Serve one chop with 1 cup vegetables and ¼ of sauce drizzled over each.
Serves 4.
Note: You can use fresh peaches in this recipe in place of frozen. Just peel and remove the pit first and cook the peaches in the sauce until softened.
Nutrition information per serving: 346 calories, 6g total fat, 1.5g saturated fat, 75mg cholesterol, 113mg sodium, 44g carbohydrates, 4g fiber, 28g protein.
Source: adapted from the American Heart Association's Simple Cooking With Heart Program, 2015
Baked Cajun Catfish and Easy Collard Greens
For the catfish:
1 tablespoon vegetable or olive oil
½ teaspoon garlic powder
½ teaspoon onion powder
¼ teaspoon black pepper
½ teaspoon cayenne pepper, or to taste
1½ teaspoons paprika
1 teaspoon fresh thyme leaves or ½ teaspoon dried thyme
Nonstick cooking spray
4 catfish fillets or any white fish such as tilapia
For the collard greens:
1 bunch collard greens (see note)
1 tablespoon vegetable or olive oil
½ small onion, thinly sliced
1 teaspoon jarred, minced garlic
½ teaspoon sugar
½ teaspoon red pepper flakes, or to taste
1 tablespoon cider vinegar
2 tablespoons water
1 slice cooked Canadian bacon, diced (may be cooked briefly in microwave)
For the fish: Preheat oven to 425 degrees. In a shallow bowl, combine oil, garlic powder, onion powder, pepper, cayenne, paprika and thyme. Line a rimmed baking sheet with low sides with parchment paper and spray paper with cooking spray. Dip fish fillets in seasoning mixture and place on baking sheet. Sprinkle remaining seasoning over top.

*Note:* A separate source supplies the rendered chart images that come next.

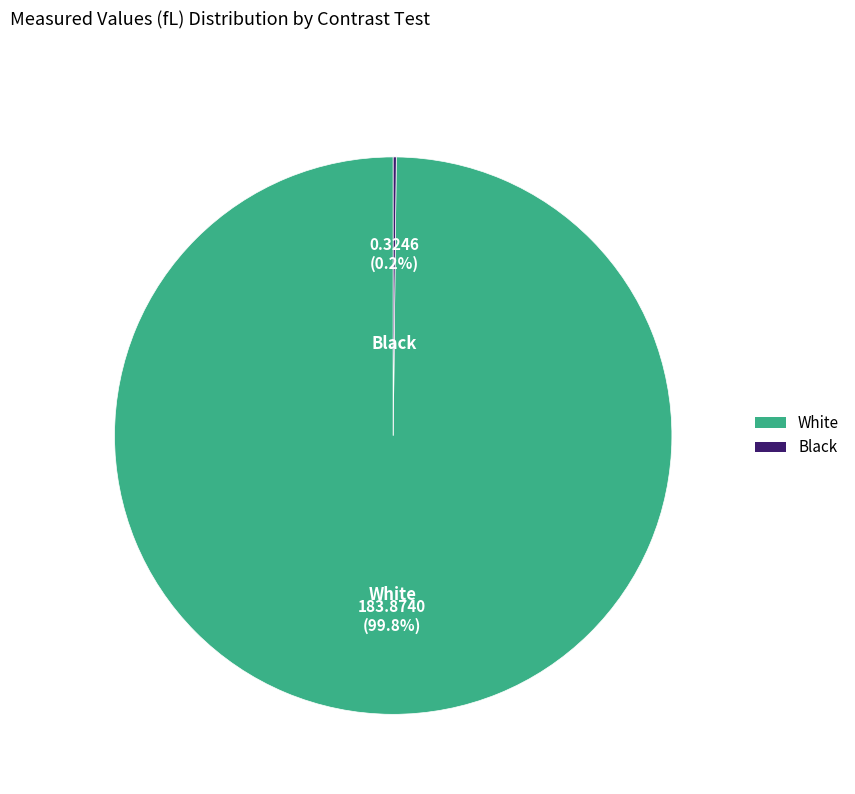

Is there any slice that represents more than half of the pie?

Yes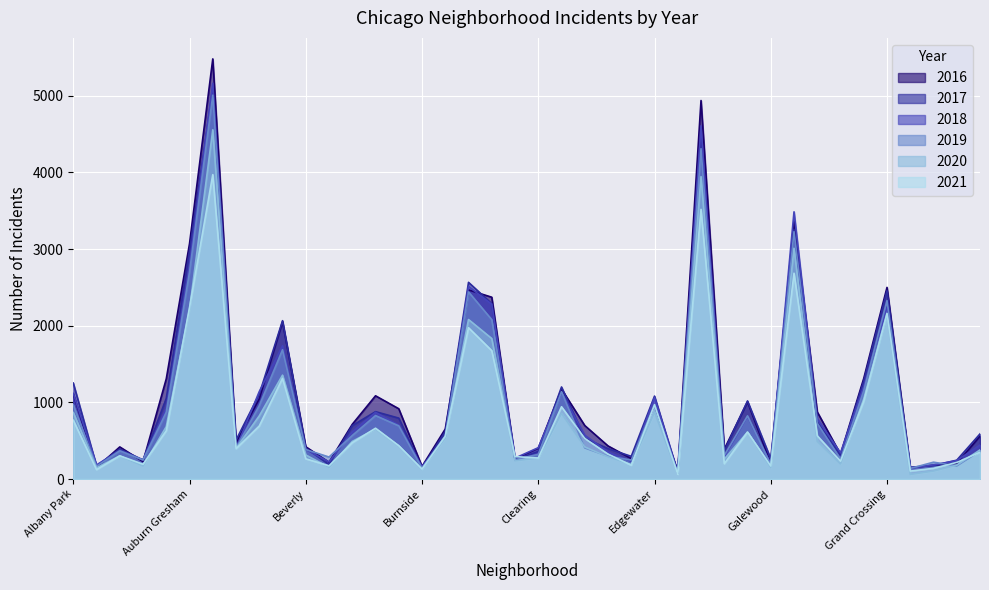

Which has a higher value, Gold Coast or Avalon Park?

Avalon Park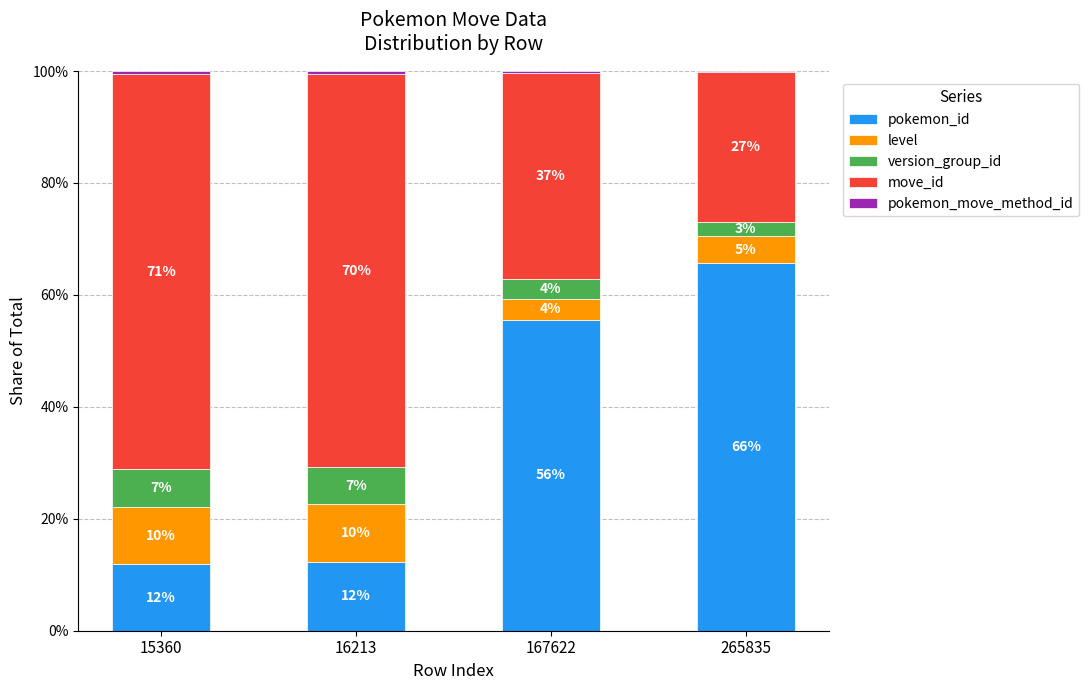

Which has a higher value, 265835 or 16213?

265835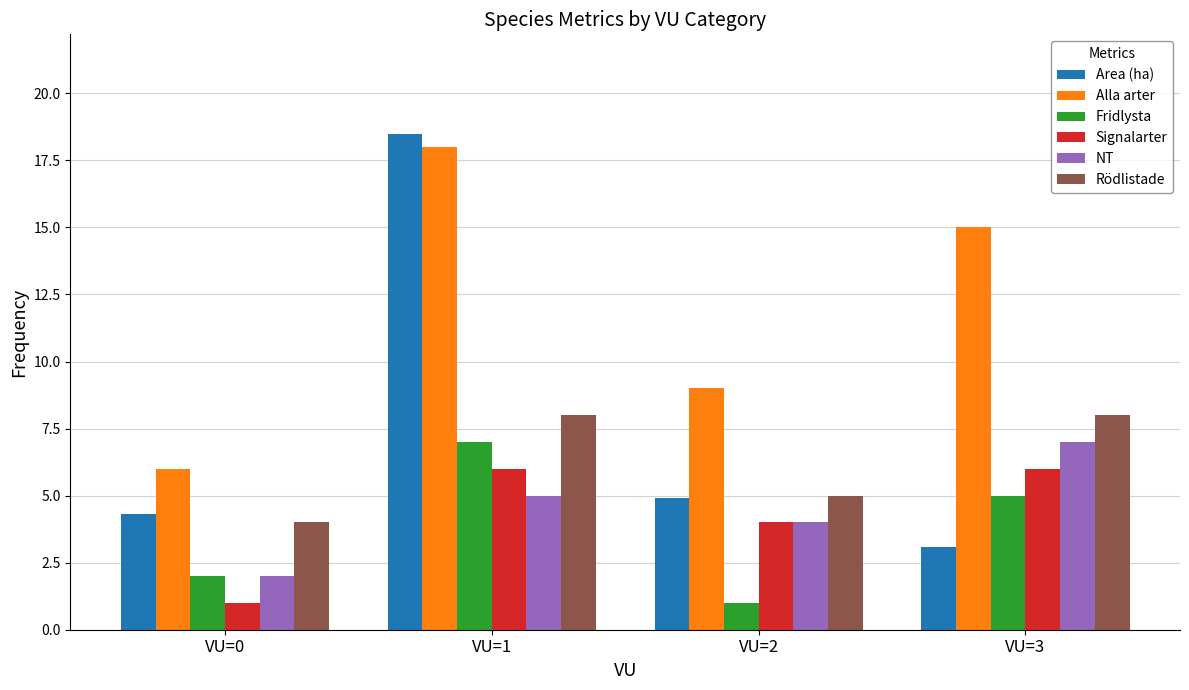

Is the value of NT at VU=3 greater than the value of Alla arter at VU=0?

Yes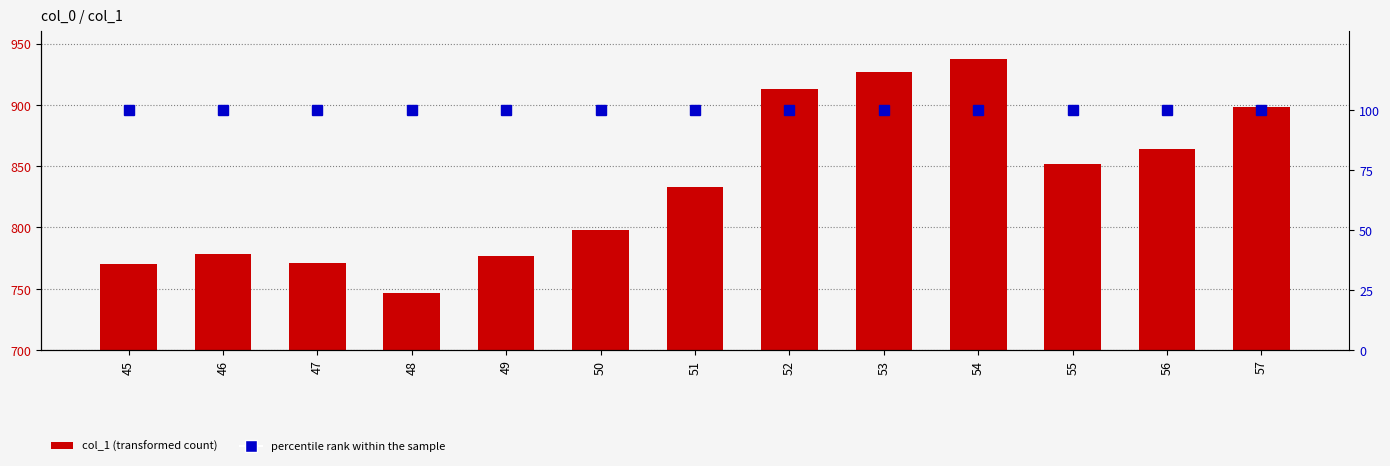

Is it true that col_1 equals 244.0 at 55?

False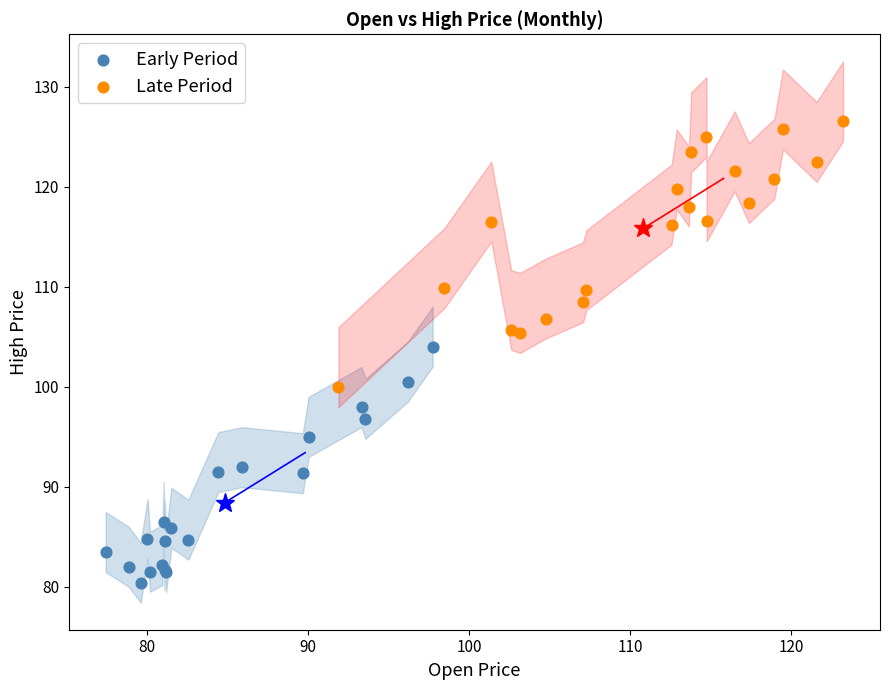

Which series has the widest spread of Y values?

Late Period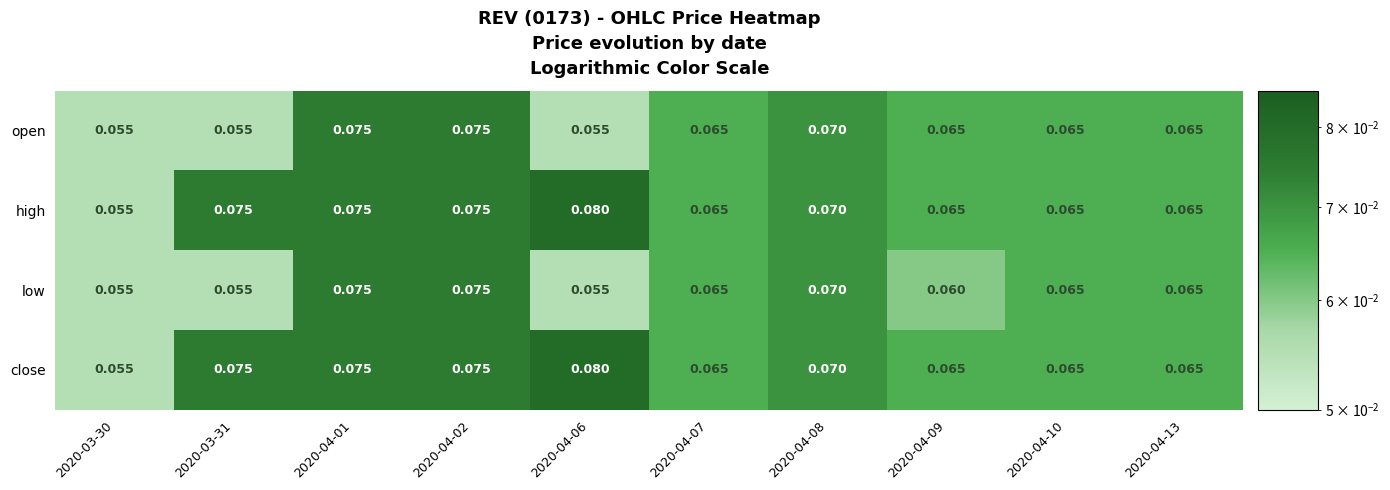

What is the greatest value displayed?

0.1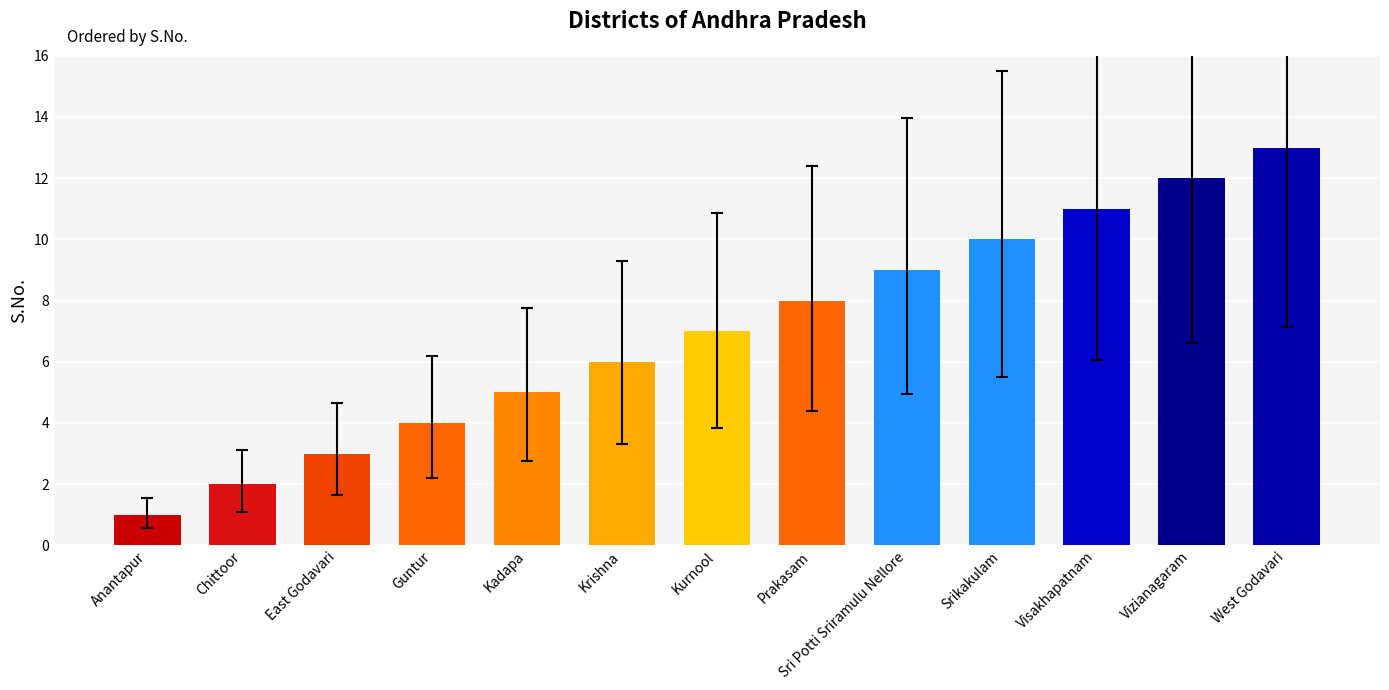

Rank the categories by value from lowest to highest.

Anantapur, Chittoor, East Godavari, Guntur, Kadapa, Krishna, Kurnool, Prakasam, Sri Potti Sriramulu Nellore, Srikakulam, Visakhapatnam, Vizianagaram, West Godavari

Bake at 425 degrees for 15 minutes or until fish flakes.
For the collard greens: Rinse greens under running water. Blot lightly with paper towels. Remove stems or central rib from larger leaves by cutting down each side of the tough rib and pulling the leaf off. You can skip this step with tender, inner leaves, if desired. Stack 8 or so leaves together, roll up tightly and slice into 1-inch pieces.
Heat oil in large skillet on medium heat. Add onion and cook until translucent, about 3 minutes, stirring occasionally. Add garlic and cook about 30 seconds more. Add greens, sugar, red pepper, vinegar, water and Canadian bacon. Stir together. Cover and cook until tender, about 20 minutes.
Divide among 4 plates and serve with baked fish.
Serves 4.
Note: You can substitute one bag of prewashed chopped greens for fresh collard greens.
Nutrition information per serving: 218 calories, 11g total fat, 1.5g saturated fat, 69mg cholesterol, 235mg sodium, 7g carbohydrates, 4g fiber, 22g protein.